Problem to work on:
Copy only what lies from the line containing "pasat (Indra) logra el contrato principal" through the line containing "15 h HE : Bath Rugby contre Munster" in the entries below, keeping both end lines exact and dropping every picture.
##### Records for the exercise #####
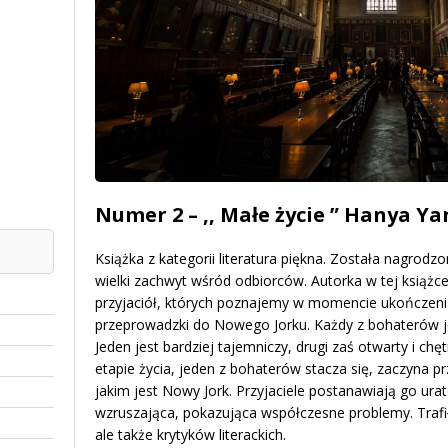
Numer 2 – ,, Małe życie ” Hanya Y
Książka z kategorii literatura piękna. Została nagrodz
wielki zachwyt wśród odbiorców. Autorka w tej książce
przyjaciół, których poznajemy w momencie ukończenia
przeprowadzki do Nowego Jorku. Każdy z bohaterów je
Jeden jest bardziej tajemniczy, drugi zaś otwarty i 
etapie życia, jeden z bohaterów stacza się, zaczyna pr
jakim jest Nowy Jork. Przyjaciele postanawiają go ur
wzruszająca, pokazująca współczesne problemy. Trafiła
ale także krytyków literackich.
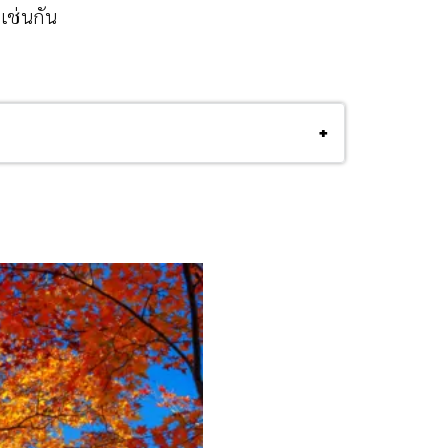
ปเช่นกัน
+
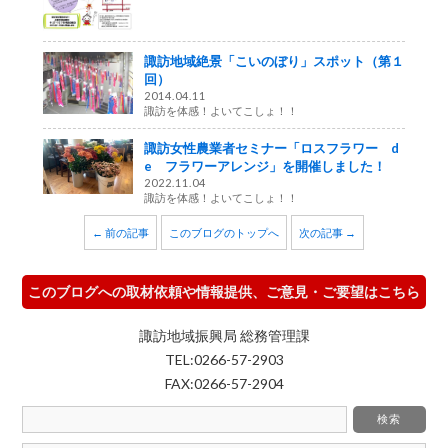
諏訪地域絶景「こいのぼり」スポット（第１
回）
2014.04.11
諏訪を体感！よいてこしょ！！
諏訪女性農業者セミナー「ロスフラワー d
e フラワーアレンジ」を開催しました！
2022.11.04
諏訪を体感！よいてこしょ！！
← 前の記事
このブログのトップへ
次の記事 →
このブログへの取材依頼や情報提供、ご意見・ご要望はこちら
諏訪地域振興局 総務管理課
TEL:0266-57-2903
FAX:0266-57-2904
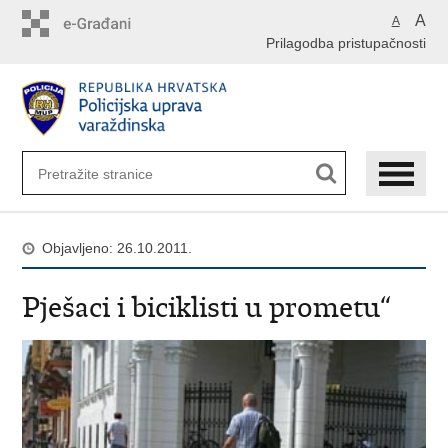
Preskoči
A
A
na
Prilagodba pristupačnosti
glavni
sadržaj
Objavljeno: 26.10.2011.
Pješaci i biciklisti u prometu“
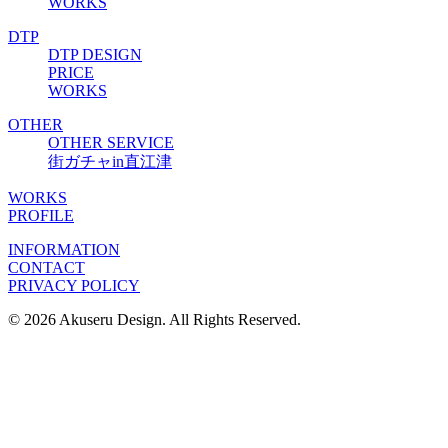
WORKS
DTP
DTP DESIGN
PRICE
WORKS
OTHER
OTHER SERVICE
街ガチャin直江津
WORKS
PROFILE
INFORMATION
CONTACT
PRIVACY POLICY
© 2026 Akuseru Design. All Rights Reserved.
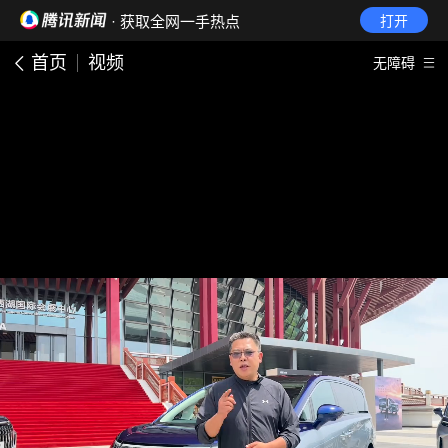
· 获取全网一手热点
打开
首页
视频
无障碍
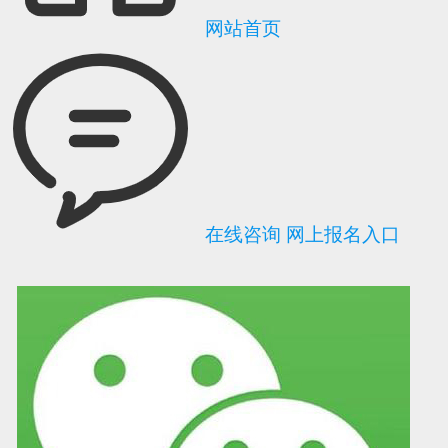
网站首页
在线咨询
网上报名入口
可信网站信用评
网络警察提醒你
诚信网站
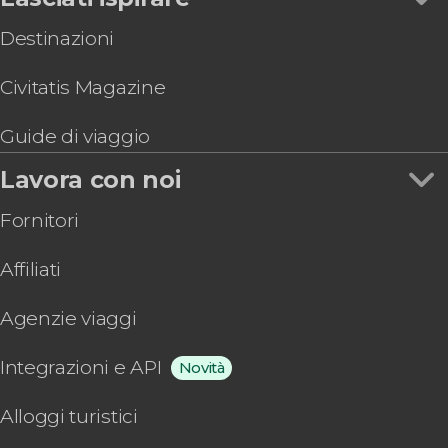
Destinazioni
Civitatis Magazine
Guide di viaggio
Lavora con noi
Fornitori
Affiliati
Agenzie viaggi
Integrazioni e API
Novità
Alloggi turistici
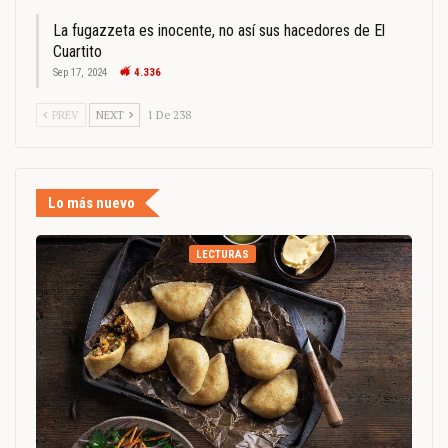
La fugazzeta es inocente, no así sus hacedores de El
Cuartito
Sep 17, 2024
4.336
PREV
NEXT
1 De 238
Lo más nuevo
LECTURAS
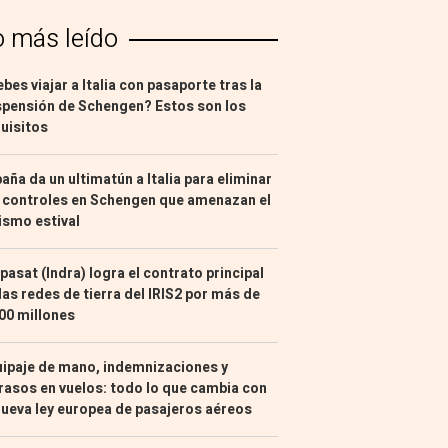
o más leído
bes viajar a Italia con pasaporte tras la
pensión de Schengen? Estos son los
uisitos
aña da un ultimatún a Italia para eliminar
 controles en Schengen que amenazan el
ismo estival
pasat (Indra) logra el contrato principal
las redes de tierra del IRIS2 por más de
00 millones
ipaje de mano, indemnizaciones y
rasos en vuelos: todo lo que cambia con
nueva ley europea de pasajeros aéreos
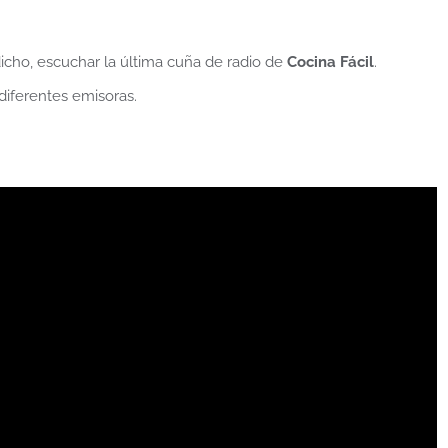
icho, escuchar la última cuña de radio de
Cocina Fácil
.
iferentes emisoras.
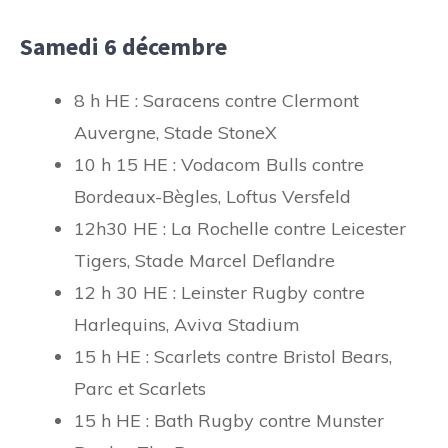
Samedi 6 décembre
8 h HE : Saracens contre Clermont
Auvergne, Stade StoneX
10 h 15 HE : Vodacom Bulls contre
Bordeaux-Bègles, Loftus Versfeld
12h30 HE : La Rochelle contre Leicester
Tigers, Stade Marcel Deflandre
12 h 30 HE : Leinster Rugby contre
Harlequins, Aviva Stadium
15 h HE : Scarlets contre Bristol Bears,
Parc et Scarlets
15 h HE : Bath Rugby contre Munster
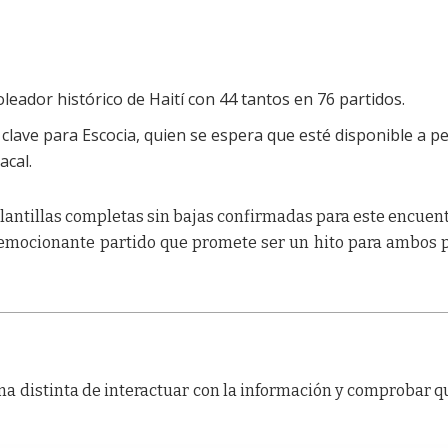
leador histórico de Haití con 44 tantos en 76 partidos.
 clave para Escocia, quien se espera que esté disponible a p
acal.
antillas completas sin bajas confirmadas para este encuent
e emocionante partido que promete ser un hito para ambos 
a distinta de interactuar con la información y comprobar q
#####
##### Records for the exercise #####
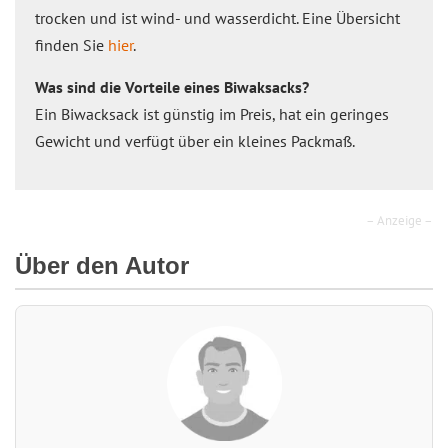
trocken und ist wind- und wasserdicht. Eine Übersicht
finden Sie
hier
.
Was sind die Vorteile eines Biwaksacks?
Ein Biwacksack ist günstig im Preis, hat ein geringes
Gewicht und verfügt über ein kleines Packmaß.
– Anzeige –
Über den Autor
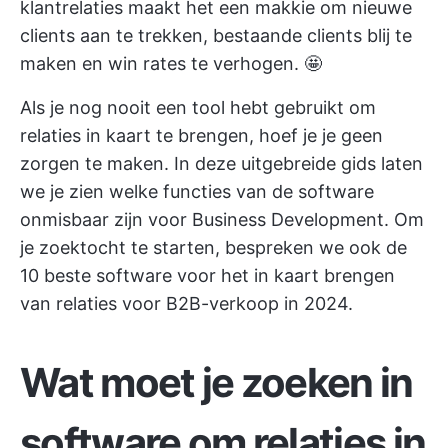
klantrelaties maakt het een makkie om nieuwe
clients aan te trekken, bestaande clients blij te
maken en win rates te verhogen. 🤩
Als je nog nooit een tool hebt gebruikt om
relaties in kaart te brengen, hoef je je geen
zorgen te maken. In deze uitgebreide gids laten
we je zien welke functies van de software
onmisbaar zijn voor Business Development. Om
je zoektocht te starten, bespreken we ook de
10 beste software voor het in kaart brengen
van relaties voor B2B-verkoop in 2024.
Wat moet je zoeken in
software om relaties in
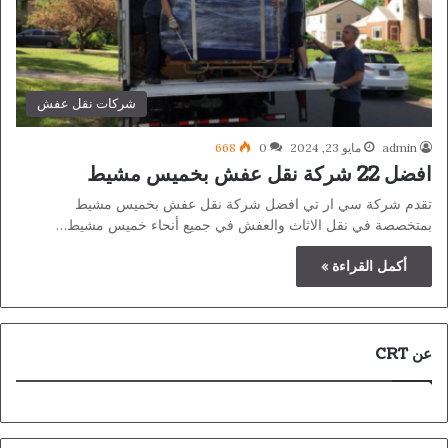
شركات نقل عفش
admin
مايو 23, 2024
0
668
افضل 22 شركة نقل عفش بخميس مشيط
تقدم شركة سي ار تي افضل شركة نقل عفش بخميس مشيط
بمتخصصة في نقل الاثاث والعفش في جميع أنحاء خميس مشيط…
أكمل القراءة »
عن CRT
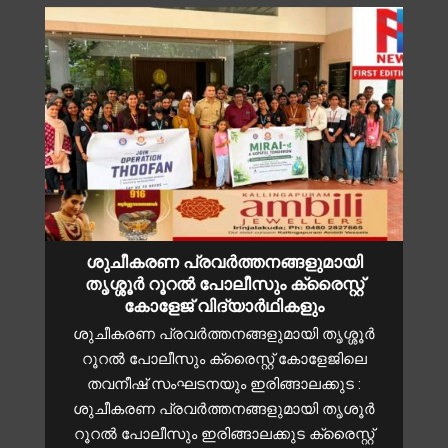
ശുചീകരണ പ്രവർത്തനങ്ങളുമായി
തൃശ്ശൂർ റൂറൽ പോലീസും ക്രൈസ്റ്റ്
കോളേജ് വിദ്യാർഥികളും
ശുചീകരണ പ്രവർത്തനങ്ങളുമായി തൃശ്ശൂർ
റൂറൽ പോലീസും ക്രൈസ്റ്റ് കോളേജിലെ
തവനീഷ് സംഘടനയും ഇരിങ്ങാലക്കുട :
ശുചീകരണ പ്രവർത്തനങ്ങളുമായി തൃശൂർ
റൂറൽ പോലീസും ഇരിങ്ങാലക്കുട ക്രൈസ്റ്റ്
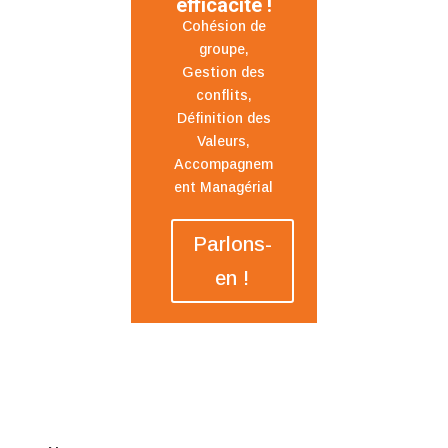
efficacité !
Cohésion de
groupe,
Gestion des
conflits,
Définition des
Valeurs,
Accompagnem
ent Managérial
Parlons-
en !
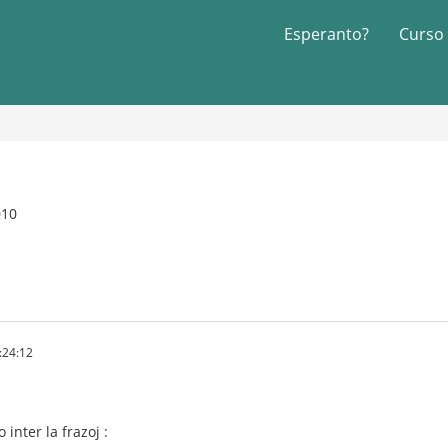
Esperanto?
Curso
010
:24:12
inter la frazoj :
#####
Written answer:
pasat (Indra) logra el contrato principal
las redes de tierra del IRIS2 por más de
00 millones
ipaje de mano, indemnizaciones y
rasos en vuelos: todo lo que cambia con
nueva ley europea de pasajeros aéreos
icho, escuchar la última cuña de radio de
Cocina Fácil
.
iferentes emisoras.
Samedi 6 décembre
8 h HE : Saracens contre Clermont
Auvergne, Stade StoneX
10 h 15 HE : Vodacom Bulls contre
Bordeaux-Bègles, Loftus Versfeld
12h30 HE : La Rochelle contre Leicester
Tigers, Stade Marcel Deflandre
12 h 30 HE : Leinster Rugby contre
Harlequins, Aviva Stadium
15 h HE : Scarlets contre Bristol Bears,
Parc et Scarlets
15 h HE : Bath Rugby contre Munster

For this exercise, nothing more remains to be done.